Stored items from a collection
____________________
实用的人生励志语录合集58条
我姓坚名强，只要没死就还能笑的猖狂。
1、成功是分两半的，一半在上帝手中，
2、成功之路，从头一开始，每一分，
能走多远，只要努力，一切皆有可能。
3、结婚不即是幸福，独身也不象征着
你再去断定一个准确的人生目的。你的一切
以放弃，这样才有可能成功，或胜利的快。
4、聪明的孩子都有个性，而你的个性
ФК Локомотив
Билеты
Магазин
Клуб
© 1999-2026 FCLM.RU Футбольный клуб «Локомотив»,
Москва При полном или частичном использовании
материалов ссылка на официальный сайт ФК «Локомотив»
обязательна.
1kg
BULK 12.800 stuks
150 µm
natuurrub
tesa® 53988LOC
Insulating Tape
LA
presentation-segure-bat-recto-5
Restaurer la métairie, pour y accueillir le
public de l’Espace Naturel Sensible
____________________
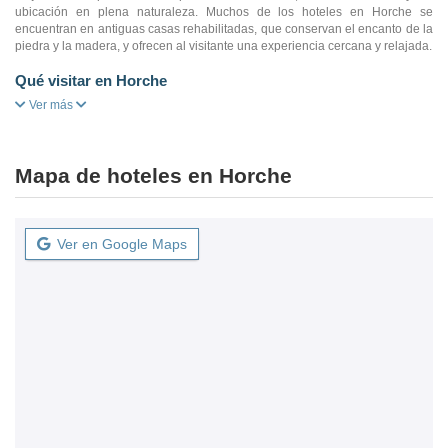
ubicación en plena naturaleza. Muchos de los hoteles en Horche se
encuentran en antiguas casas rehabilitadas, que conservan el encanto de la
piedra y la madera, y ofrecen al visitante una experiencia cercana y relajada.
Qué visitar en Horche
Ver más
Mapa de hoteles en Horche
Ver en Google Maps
____________________
**WHAT YOU HAVE TO DO:** Once you reach the line with "piedra y la" in the data above, copy it and every line after it exactly, up to and including the line with "Ver en Google Maps".

**REPLY:**
piedra y la madera, y ofrecen al visitante una experiencia cercana y relajada.
Qué visitar en Horche
Ver más
Mapa de hoteles en Horche
Ver en Google Maps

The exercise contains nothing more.